### Task instructions
Please copy each line in the records below that contains the string "middle".

(Stored items)
——

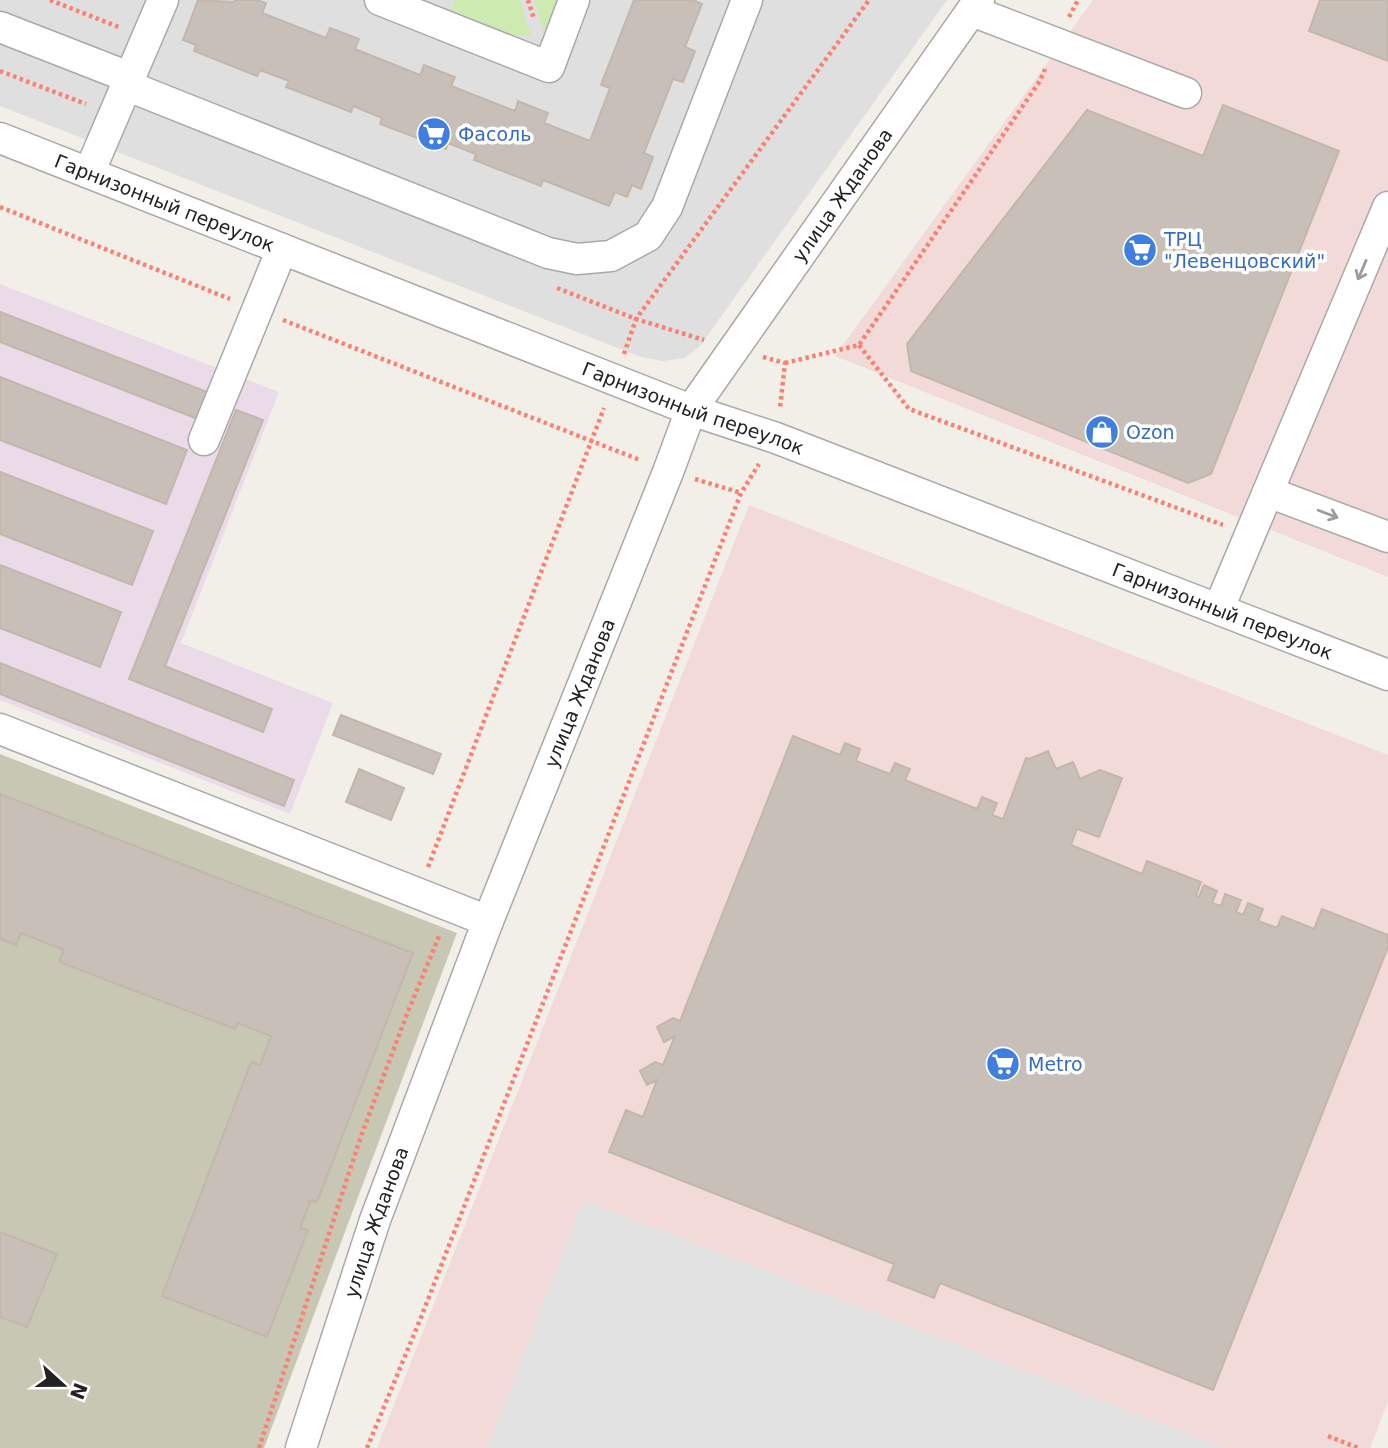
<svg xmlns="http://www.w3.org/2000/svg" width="1388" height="1448" viewBox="0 0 1388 1448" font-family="'DejaVu Sans',sans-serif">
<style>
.residential{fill:#e0dfdf}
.commercial{fill:#f2dad9}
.industrial{fill:#ebdbe8}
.construction{fill:#c7c7b4}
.grass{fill:#cdebb0}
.parking{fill:#e2e2e2}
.building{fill:#c7bfb8;stroke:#c4b6ab;stroke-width:2}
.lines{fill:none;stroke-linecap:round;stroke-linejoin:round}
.minor-casing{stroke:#a9a9a9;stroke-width:33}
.path{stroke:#fa8072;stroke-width:4.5;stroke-dasharray:3.5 3.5;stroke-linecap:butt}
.minor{stroke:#fff;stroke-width:30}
.oneway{stroke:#9c9c9c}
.labels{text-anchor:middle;stroke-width:7;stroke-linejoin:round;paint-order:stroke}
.shop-label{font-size:19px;fill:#366cbe;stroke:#fff;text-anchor:start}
.street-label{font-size:19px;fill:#222;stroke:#fff}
</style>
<rect width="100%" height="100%" fill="#f2efe9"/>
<path class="residential" d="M0,0H947L700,346L685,358L663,361L641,357L0,106Z"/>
<path class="commercial" d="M1093,0H1388V577L835,356Z
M749,505L1388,755V1401L1370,1448H377Z"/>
<path class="industrial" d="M0,284L279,392L181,643L333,703L290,814L0,700Z"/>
<path class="construction" d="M0,754L457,933L264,1448H0Z"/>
<path class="grass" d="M455,0H520L531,35L516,36L451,10Z
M534,0H567L551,24L543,30Z"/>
<path class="parking" d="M583,1200L1224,1448H487Z"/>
<path class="building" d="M198,0L234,2L235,0H257L266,3L262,13L326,38L330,28L359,39L355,49L420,75L424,65L455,77L451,86L515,111L518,101L548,113L544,123L590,141L610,88L601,85L634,0H693L702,4L685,47L695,51L683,82L673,79L644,153L653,157L641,189L632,185L627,197L615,192L609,206L543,180L541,186L474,160L476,154L448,143L446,149L380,124L382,118L353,106L351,112L286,87L289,81L260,70L257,76L194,51L196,45L183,40Z
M1320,0H1388V61L1309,31Z
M1223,105L1339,151L1211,474L1188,483L911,371L907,344L1087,110L1203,156Z
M0,312L210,393L200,420L0,342Z
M0,377L187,450L166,504L0,440Z
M236,410L263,420L165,666L272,709L263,732L129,679Z
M0,472L153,531L132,585L0,534Z
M0,565L121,612L100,667L0,628Z
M0,663L294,780L284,806L0,694Z
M341,715L441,754L433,774L333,735Z
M793,736L840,755L845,743L860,749L856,761L890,774L895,763L910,769L905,780L977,809L982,797L997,803L992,815L1003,819L1026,758L1029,759L1048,751L1056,769L1073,762L1080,779L1100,770L1122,778L1099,837L1077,829L1071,845L1142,874L1147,861L1201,882L1196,896L1199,897L1204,885L1217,891L1212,903L1221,906L1225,894L1241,900L1236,912L1243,915L1248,903L1263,909L1258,921L1277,928L1282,916L1314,929L1322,909L1388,935V947L1213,1390L940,1283L934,1298L888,1280L894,1264L609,1152L626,1110L643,1117L657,1080L647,1085L640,1071L655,1062L663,1065L675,1036L664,1042L657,1027L673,1018L680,1021Z
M359,769L404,788L391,820L346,802Z
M0,794L413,953L317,1202L311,1200L300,1228L308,1230L267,1337L162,1296L251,1062L260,1065L271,1036L238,1023L235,1029L59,962L64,950L21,933L16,945L0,939Z
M0,1232L57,1254L27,1327L0,1317Z"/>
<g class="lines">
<g class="minor-casing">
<g id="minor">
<path d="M380,0L549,67L574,0"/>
<path d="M972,11L1186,93"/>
<path d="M0,27L131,78"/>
<path d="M128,86L548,253L577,259L611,256L648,236L667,207L747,0"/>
<path id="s1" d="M0,138L691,410L776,438L1388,675"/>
<path d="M89,173L163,0"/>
<path d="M204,440L282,249"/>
<path d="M1268,492L1388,537"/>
<path d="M1219,608L1388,207"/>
<path d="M0,729L488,921"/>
<path id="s2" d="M301,1448L375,1220L488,921L668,472L691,410L979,0"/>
</g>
</g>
<path class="path" d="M50,0L121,28
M528,0L534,19
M1069,17L1078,0
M0,71L86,104
M0,207L230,299
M557,288L636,319L704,340
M283,320L640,460
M859,345L909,409L1223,525
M624,354L636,319L869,0
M763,357L785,363L780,408
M785,363L859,345L1040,81L1045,69
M695,479L741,493
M428,867L604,408
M1328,1436L1358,1448
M259,1448L361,1136L407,1014L440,934
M367,1448L422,1315L741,493L759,464"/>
<use href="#minor" class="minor"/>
</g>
<defs><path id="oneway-shaft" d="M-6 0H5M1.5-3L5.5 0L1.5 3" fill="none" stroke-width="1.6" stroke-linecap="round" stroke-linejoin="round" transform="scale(1.75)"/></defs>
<g class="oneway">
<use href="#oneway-shaft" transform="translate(1362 270) rotate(113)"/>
<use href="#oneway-shaft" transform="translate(1328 514) rotate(21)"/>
</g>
<defs>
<g id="supermarket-disc" transform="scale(1.75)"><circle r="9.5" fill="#3f7fe0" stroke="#fff"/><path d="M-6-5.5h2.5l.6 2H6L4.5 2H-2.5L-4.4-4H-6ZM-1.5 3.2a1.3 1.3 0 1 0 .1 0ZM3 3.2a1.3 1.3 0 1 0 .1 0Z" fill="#fff"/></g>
<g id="shop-disc" transform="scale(1.75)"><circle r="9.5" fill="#3f7fe0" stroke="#fff"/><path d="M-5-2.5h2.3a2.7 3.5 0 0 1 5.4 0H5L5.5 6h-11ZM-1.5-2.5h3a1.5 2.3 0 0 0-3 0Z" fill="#fff"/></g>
</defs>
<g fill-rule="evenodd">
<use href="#supermarket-disc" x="434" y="134"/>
<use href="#supermarket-disc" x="1140" y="250"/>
<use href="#shop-disc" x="1102" y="432"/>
<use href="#supermarket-disc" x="1003" y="1064"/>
</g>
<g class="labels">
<g class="shop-label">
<text x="458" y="141">Фасоль</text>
<text x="1164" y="246">ТРЦ<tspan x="1164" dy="22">"Левенцовский"</tspan></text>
<text x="1126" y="439">Ozon</text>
<text x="1028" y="1071">Metro</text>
</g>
<g class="street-label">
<text dy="7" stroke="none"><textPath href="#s2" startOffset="1372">улица Жданова</textPath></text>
<text dy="7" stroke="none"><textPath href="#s1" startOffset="177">Гарнизонный переулок</textPath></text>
<text dy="7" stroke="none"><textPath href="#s1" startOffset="744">Гарнизонный переулок</textPath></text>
<text dy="7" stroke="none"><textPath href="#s1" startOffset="1311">Гарнизонный переулок</textPath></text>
<text dy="7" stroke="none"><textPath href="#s2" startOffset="805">улица Жданова</textPath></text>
<text dy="7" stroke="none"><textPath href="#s2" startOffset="238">улица Жданова</textPath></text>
</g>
</g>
<g transform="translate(63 1385) rotate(111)" stroke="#ffffff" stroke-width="5" paint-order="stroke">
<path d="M0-5L12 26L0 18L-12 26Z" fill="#222222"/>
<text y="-10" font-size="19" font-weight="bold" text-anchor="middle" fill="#222222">N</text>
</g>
</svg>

——

### Output for this task
.labels{text-anchor:middle;stroke-width:7;stroke-linejoin:round;paint-order:stroke}
<text y="-10" font-size="19" font-weight="bold" text-anchor="middle" fill="#222222">N</text>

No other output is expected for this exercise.